Courtesy of Mish.
Bad news on Chicago is deep and broad:
- The Chicago Public School System has a $1.1 Billion Budget Hole in $5.9 Billion Budget
- A $228 to $263 million derivative time bomb just triggered on the Chicago Board of Education
- Chicago Public Schools may be out of cash in 30 days
- Corruption investigations plague the school board
- Chicago booted Moody’s as a bond rater
- Roadblocks impair pension reforms by the Illinois legislature
- Rauner issued a statement he will not bail out Chicago on the backs of Illinois taxpayers
- Chicago teachers threaten strikes demanding more money that isn’t there
Let’s investigate those ideas starting with the bond rating cuts that triggered the derivatives time bomb.
Bond Rating Cuts
On March 9, Moody’s dropped Chicago School bonds two notches to Baa3, that last rank above Junk.
Chicago responded by dumping Moody’s in favor of little-known rating agency Kroll, essentially shopping around for better results.
This is the way the system works. Ratings agencies lose business if they do not rate bonds high enough.
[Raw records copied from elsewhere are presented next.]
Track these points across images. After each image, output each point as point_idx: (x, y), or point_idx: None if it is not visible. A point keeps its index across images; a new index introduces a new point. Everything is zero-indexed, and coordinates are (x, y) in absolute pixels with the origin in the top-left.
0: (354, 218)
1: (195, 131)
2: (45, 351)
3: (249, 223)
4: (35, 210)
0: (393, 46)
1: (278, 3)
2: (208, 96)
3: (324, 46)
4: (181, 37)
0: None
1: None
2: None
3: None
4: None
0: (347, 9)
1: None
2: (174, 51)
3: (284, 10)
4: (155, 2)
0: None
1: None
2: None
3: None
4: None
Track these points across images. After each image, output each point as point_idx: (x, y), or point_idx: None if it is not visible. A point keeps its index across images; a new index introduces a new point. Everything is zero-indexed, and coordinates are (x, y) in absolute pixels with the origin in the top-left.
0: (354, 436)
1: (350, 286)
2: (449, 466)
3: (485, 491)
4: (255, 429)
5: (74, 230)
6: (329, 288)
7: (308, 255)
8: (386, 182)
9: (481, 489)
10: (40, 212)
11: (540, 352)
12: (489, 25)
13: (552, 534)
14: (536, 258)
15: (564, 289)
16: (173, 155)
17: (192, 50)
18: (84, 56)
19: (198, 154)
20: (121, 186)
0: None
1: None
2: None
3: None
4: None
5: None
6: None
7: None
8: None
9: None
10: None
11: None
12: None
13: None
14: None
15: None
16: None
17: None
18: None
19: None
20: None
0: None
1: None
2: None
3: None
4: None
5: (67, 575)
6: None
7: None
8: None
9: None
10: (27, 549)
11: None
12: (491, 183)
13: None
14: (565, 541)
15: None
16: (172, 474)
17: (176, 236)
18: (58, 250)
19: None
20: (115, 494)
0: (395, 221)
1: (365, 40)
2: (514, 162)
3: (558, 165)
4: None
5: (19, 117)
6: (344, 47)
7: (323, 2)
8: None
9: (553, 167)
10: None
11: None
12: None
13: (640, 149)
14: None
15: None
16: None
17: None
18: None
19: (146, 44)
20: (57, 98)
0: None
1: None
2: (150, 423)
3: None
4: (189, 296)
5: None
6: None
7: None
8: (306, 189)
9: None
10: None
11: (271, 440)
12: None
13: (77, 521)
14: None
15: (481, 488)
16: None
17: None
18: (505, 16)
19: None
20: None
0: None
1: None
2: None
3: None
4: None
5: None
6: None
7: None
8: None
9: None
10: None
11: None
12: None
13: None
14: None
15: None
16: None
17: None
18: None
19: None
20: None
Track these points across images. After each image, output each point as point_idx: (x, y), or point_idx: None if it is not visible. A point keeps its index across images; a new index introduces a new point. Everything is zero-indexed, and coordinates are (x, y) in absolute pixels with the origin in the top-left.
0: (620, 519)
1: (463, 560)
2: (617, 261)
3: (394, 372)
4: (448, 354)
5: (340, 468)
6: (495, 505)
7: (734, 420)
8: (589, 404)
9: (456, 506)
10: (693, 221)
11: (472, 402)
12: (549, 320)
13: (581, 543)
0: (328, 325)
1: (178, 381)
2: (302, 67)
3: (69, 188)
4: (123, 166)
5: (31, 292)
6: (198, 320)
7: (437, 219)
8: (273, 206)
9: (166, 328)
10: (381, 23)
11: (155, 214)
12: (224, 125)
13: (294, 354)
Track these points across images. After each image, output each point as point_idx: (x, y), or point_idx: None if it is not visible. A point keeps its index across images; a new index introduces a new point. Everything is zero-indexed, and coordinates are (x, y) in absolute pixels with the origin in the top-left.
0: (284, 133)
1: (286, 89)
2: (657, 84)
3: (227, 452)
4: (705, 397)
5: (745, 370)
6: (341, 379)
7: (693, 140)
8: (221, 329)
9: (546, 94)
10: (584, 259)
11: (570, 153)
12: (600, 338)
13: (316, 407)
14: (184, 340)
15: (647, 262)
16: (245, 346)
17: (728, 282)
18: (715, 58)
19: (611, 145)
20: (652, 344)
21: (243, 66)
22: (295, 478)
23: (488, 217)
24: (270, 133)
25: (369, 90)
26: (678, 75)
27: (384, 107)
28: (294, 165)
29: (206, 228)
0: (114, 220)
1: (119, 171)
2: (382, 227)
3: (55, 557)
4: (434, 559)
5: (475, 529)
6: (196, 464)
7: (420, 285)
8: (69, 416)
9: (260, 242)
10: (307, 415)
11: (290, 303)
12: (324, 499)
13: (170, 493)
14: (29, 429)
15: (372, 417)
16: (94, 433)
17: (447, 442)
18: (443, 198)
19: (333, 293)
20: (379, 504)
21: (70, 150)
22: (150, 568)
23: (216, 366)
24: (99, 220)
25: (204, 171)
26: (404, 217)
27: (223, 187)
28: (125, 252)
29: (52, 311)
On March 20, Fitch downgraded Chicago Board of Education Rating to BBB-, also one step above junk.
Synthetic Swaps
Chicago is involved in ill-advised synthetic fixed-rate interest swaps that have a negative value of $228 million according to Moody’s and negative $263 million according to Fitch.
As part of the swap agreement, a forced termination event triggers when rating agencies lower the district’s General Obligation bonds to below the mid-triple B level. That happened with Fitch’s downgrade.